→ KUTIPAN SUMBER:
- - - - - - -

Dalam konteks IPPP, DPR RI disebut siap untuk berbagi pengalaman, pengetahuan, dan praktik terbaik dengan Parlemen negara-negara Pasifik. Khususnya, kata Puan, terkait fungsi parlemen yaitu dalam bidang legislasi, anggaran dan pengawasan.
“DPR RI juga siap membantu pengembangan ekonomi biru, konektivitas di kawasan Pasifik, dan mengatasi dampak perubahan iklim,” sebut Puan.
Di sisi lain, Cucu Bung Karno ini pun mendorong pemberdayaan perempuan guna pembangunan inklusif di Pasifik. Menurut Puan kesetaraan gender penting untuk selalu menjadi perhatian. “Hal ini dapat dilakukan dengan meningkatkan partisipasi perempuan di dunia politik, dan untuk memegang jabatan publik,” tambahnya.
Pertemuan IPPP ini pun dinilai relevan dalam memperkuat kerja sama antar Parlemen di antara negara di Pasifik dan Indonesia.
Sidang ke-2 IPPP sendiri mengambil tema ‘Partnership for Prosperity: Fostering Regional Connectivity and Inclusive Development’. Tema ini diambil dengan harapan agar Pasifik menjadi kawasan yang damai dan stabil sebab tanpa perdamaian pembangunan yang inklusif serta pengembangan konektivitas tidak dapat dilakukan.

- - - - - - -

→ DATA TERSIMPAN:
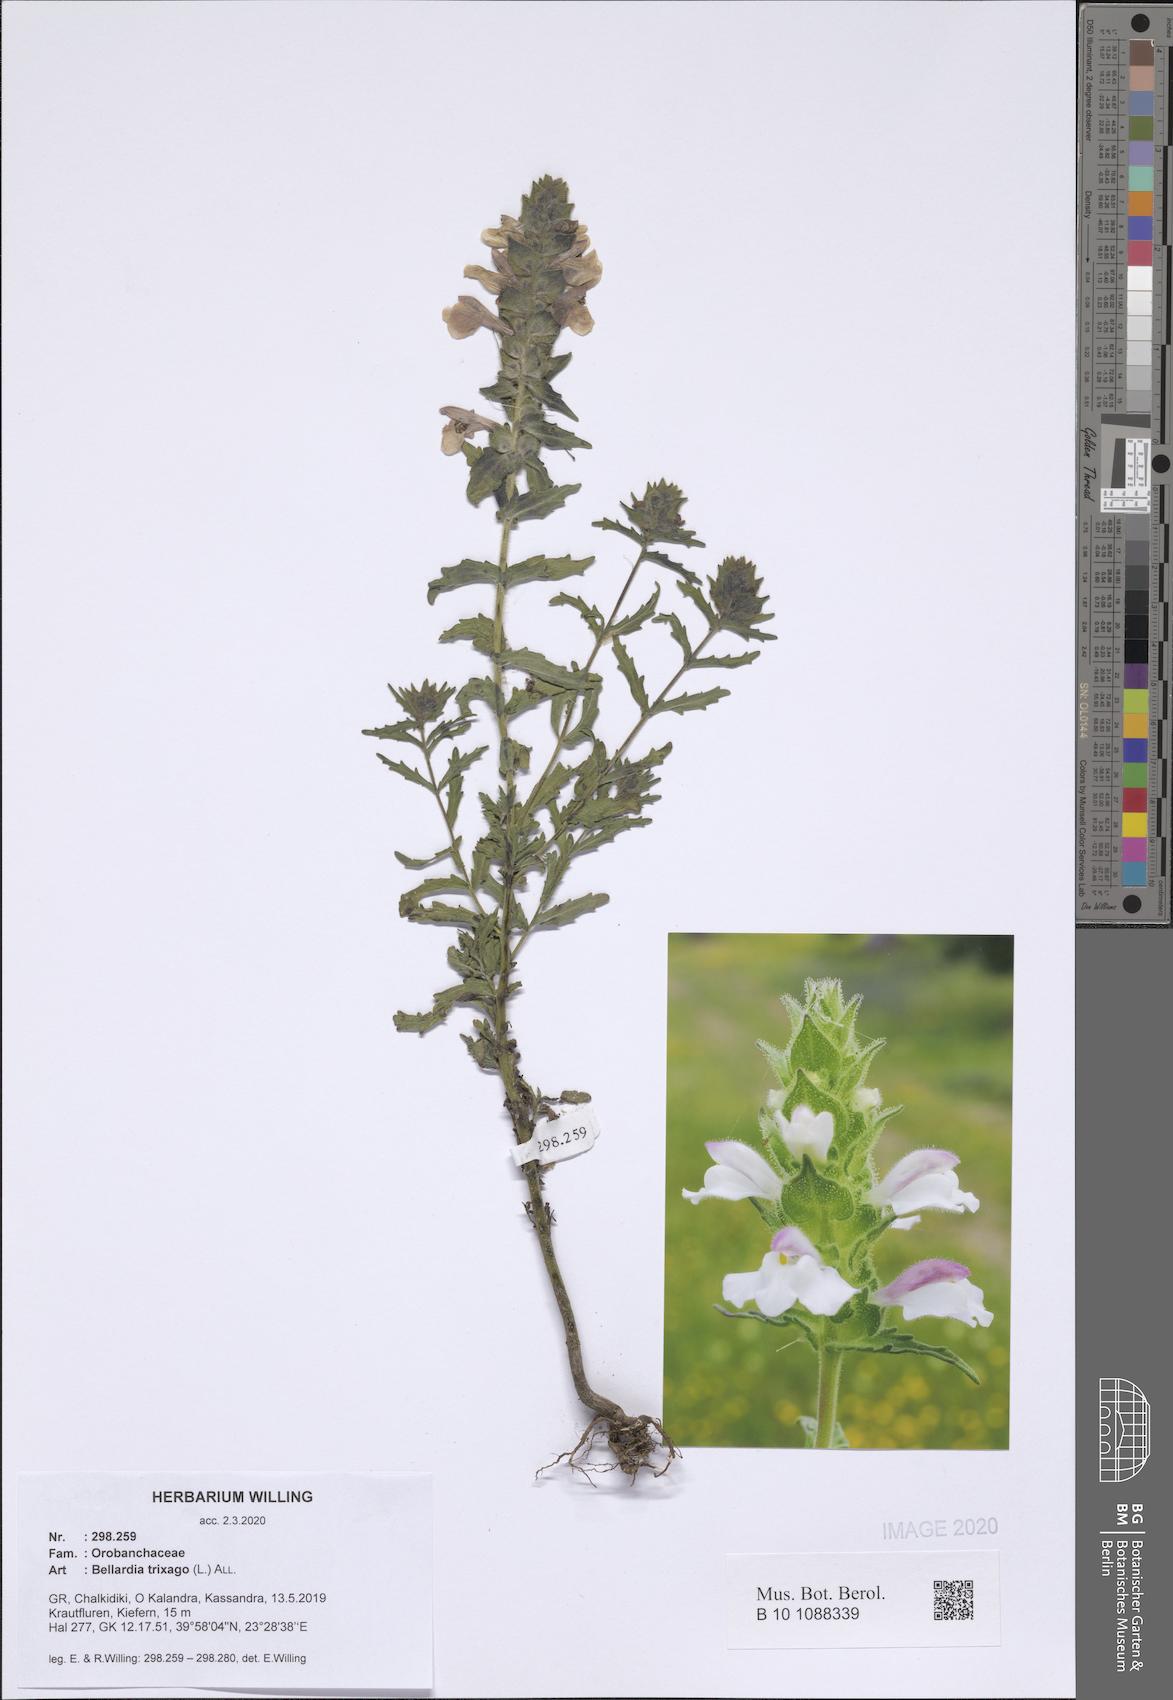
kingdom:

- - - - - - -

→ SOAL LATIHAN:
Perbarui bagian kutipan sumber mulai dari "Dalam konteks IPPP, DPR" sampai dengan "anggaran dan pengawasan." dengan mengganti "praktik terbaik" menjadi "praktik unggulan". Daftar di atas merupakan bahan tersendiri yang terpisah dari kutipan sumber.

→ HASIL JAWABAN:
Dalam konteks IPPP, DPR RI disebut siap untuk berbagi pengalaman, pengetahuan, dan praktik unggulan dengan Parlemen negara-negara Pasifik. Khususnya, kata Puan, terkait fungsi parlemen yaitu dalam bidang legislasi, anggaran dan pengawasan.